▶ **What you should do**
Starting at the first line of the records and stopping at the line that contains "The proprietor body maintains", transcribe every line exactly and leave out the pictures.

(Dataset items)
○ ○ ○ ○
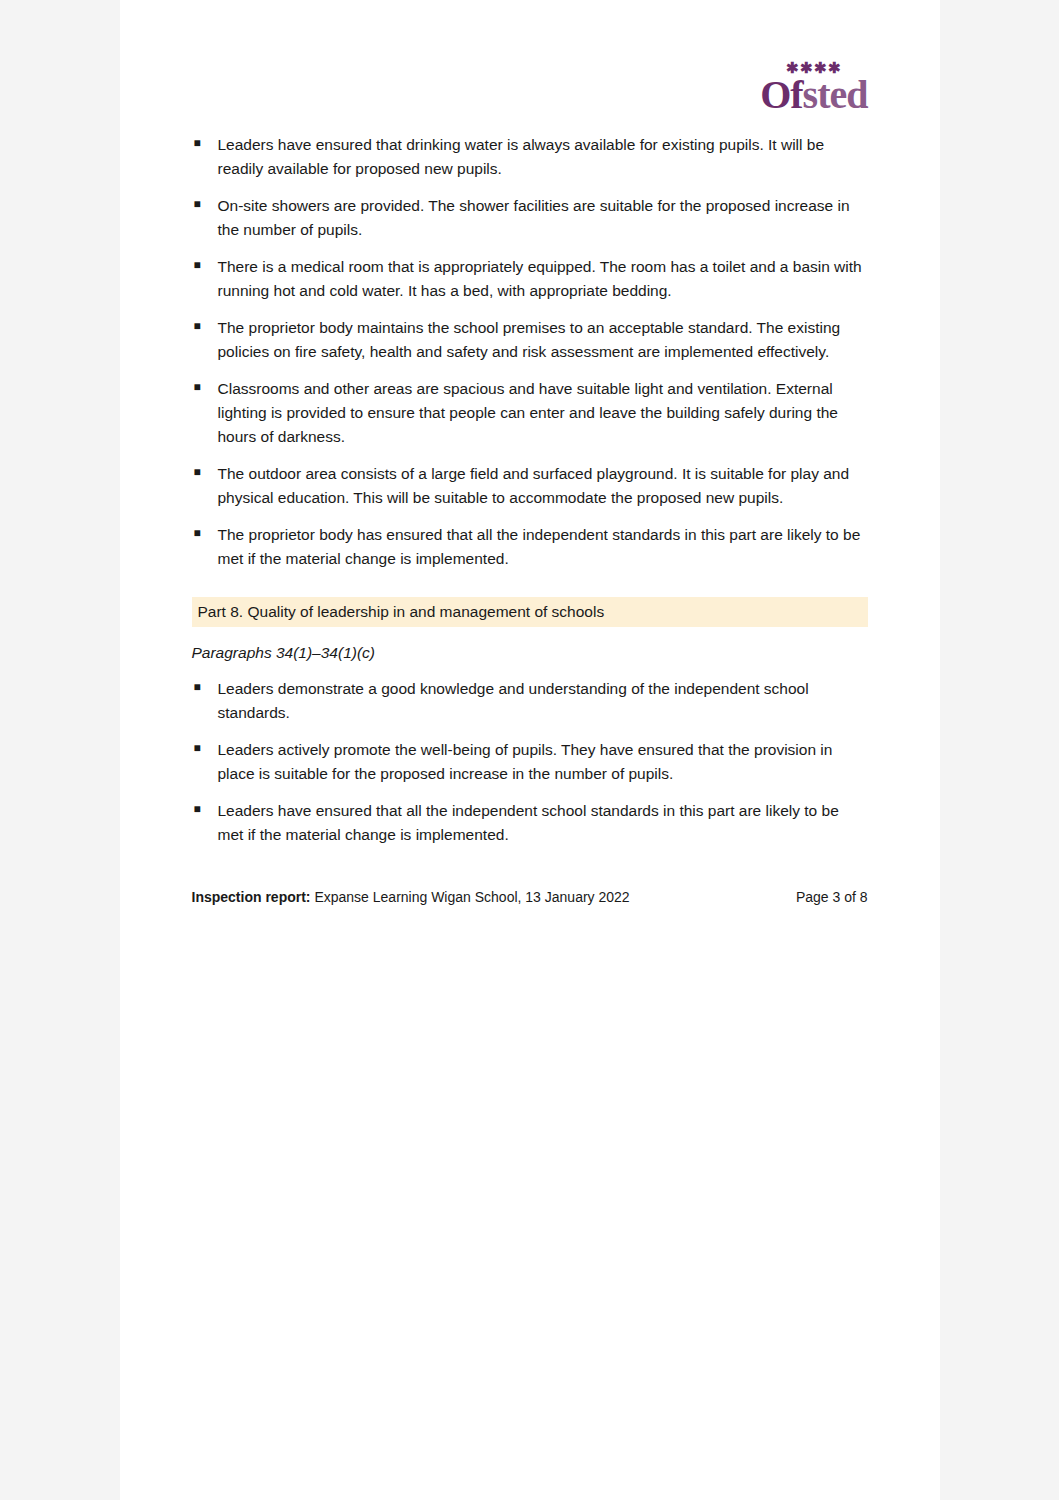✱✱✱✱
Ofsted
Leaders have ensured that drinking water is always available for existing pupils. It will be readily available for proposed new pupils.
On-site showers are provided. The shower facilities are suitable for the proposed increase in the number of pupils.
There is a medical room that is appropriately equipped. The room has a toilet and a basin with running hot and cold water. It has a bed, with appropriate bedding.
The proprietor body maintains the school premises to an acceptable standard. The existing policies on fire safety, health and safety and risk assessment are implemented effectively.
Classrooms and other areas are spacious and have suitable light and ventilation. External lighting is provided to ensure that people can enter and leave the building safely during the hours of darkness.
The outdoor area consists of a large field and surfaced playground. It is suitable for play and physical education. This will be suitable to accommodate the proposed new pupils.
The proprietor body has ensured that all the independent standards in this part are likely to be met if the material change is implemented.
Part 8. Quality of leadership in and management of schools
Paragraphs 34(1)–34(1)(c)
Leaders demonstrate a good knowledge and understanding of the independent school standards.
Leaders actively promote the well-being of pupils. They have ensured that the provision in place is suitable for the proposed increase in the number of pupils.
Leaders have ensured that all the independent school standards in this part are likely to be met if the material change is implemented.
Inspection report: Expanse Learning Wigan School, 13 January 2022
Page 3 of 8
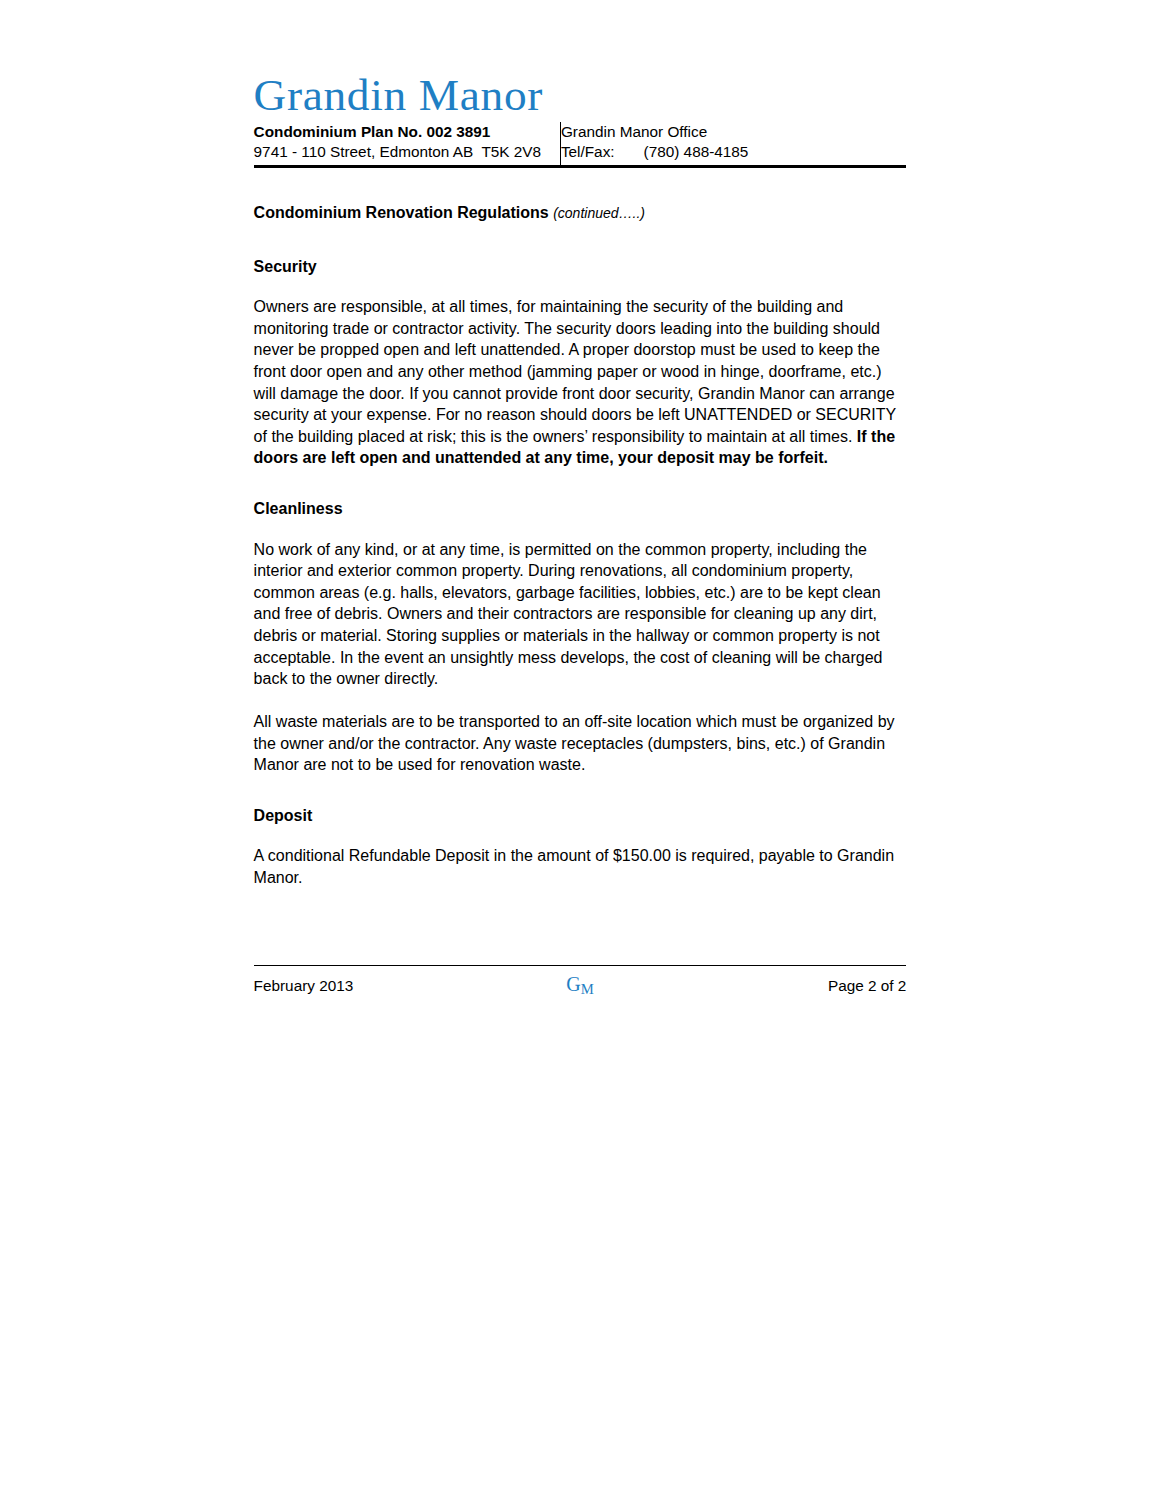Grandin Manor
| Condominium Plan No. 002 3891 9741 - 110 Street, Edmonton AB T5K 2V8 | Grandin Manor Office Tel/Fax: (780) 488-4185 |
Condominium Renovation Regulations (continued…..)
Security
Owners are responsible, at all times, for maintaining the security of the building and monitoring trade or contractor activity. The security doors leading into the building should never be propped open and left unattended. A proper doorstop must be used to keep the front door open and any other method (jamming paper or wood in hinge, doorframe, etc.) will damage the door. If you cannot provide front door security, Grandin Manor can arrange security at your expense. For no reason should doors be left UNATTENDED or SECURITY of the building placed at risk; this is the owners’ responsibility to maintain at all times. If the doors are left open and unattended at any time, your deposit may be forfeit.
Cleanliness
No work of any kind, or at any time, is permitted on the common property, including the interior and exterior common property. During renovations, all condominium property, common areas (e.g. halls, elevators, garbage facilities, lobbies, etc.) are to be kept clean and free of debris. Owners and their contractors are responsible for cleaning up any dirt, debris or material. Storing supplies or materials in the hallway or common property is not acceptable. In the event an unsightly mess develops, the cost of cleaning will be charged back to the owner directly.
All waste materials are to be transported to an off-site location which must be organized by the owner and/or the contractor. Any waste receptacles (dumpsters, bins, etc.) of Grandin Manor are not to be used for renovation waste.
Deposit
A conditional Refundable Deposit in the amount of $150.00 is required, payable to Grandin Manor.
February 2013
GM
Page 2 of 2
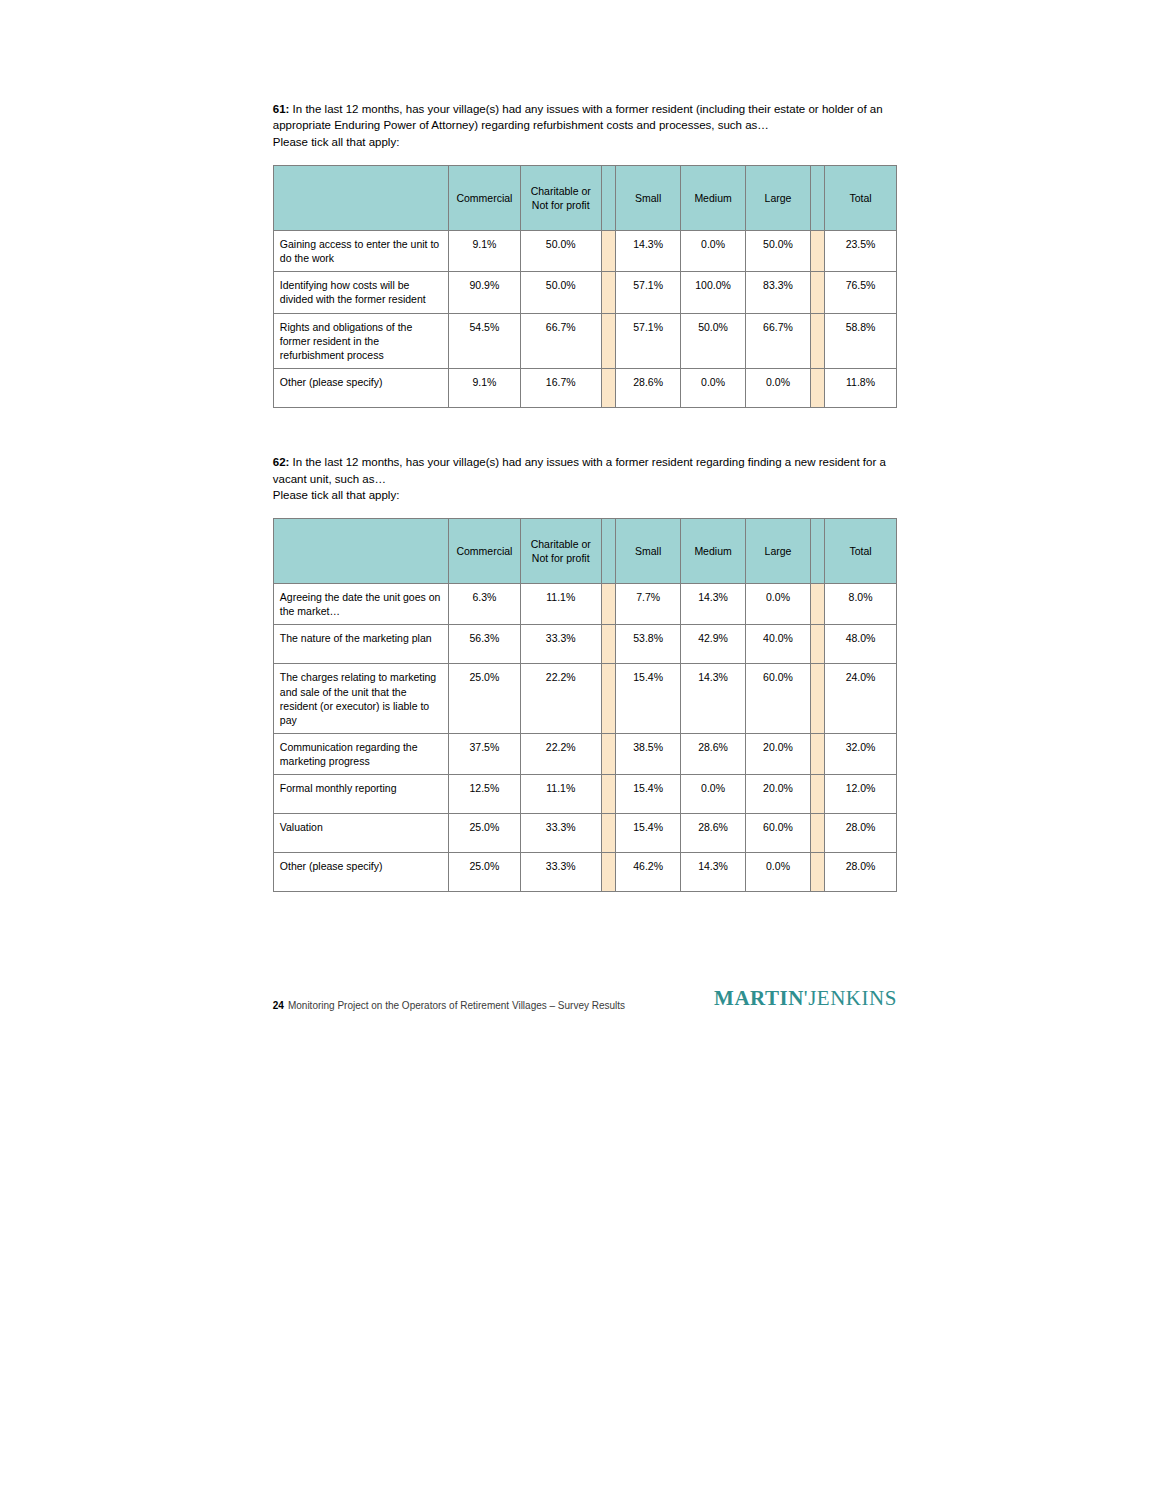61: In the last 12 months, has your village(s) had any issues with a former resident (including their estate or holder of an appropriate Enduring Power of Attorney) regarding refurbishment costs and processes, such as… Please tick all that apply:
| | Commercial | Charitable or Not for profit | | Small | Medium | Large | | Total |
| --- | --- | --- | --- | --- | --- | --- | --- | --- |
| Gaining access to enter the unit to do the work | 9.1% | 50.0% | | 14.3% | 0.0% | 50.0% | | 23.5% |
| Identifying how costs will be divided with the former resident | 90.9% | 50.0% | | 57.1% | 100.0% | 83.3% | | 76.5% |
| Rights and obligations of the former resident in the refurbishment process | 54.5% | 66.7% | | 57.1% | 50.0% | 66.7% | | 58.8% |
| Other (please specify) | 9.1% | 16.7% | | 28.6% | 0.0% | 0.0% | | 11.8% |
62: In the last 12 months, has your village(s) had any issues with a former resident regarding finding a new resident for a vacant unit, such as… Please tick all that apply:
| | Commercial | Charitable or Not for profit | | Small | Medium | Large | | Total |
| --- | --- | --- | --- | --- | --- | --- | --- | --- |
| Agreeing the date the unit goes on the market… | 6.3% | 11.1% | | 7.7% | 14.3% | 0.0% | | 8.0% |
| The nature of the marketing plan | 56.3% | 33.3% | | 53.8% | 42.9% | 40.0% | | 48.0% |
| The charges relating to marketing and sale of the unit that the resident (or executor) is liable to pay | 25.0% | 22.2% | | 15.4% | 14.3% | 60.0% | | 24.0% |
| Communication regarding the marketing progress | 37.5% | 22.2% | | 38.5% | 28.6% | 20.0% | | 32.0% |
| Formal monthly reporting | 12.5% | 11.1% | | 15.4% | 0.0% | 20.0% | | 12.0% |
| Valuation | 25.0% | 33.3% | | 15.4% | 28.6% | 60.0% | | 28.0% |
| Other (please specify) | 25.0% | 33.3% | | 46.2% | 14.3% | 0.0% | | 28.0% |
24 Monitoring Project on the Operators of Retirement Villages – Survey Results
MARTIN'JENKINS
○ ○ ○ ○
▶ **Response to the task**
✱✱✱✱
Ofsted
Leaders have ensured that drinking water is always available for existing pupils. It will be readily available for proposed new pupils.
On-site showers are provided. The shower facilities are suitable for the proposed increase in the number of pupils.
There is a medical room that is appropriately equipped. The room has a toilet and a basin with running hot and cold water. It has a bed, with appropriate bedding.
The proprietor body maintains the school premises to an acceptable standard. The existing policies on fire safety, health and safety and risk assessment are implemented effectively.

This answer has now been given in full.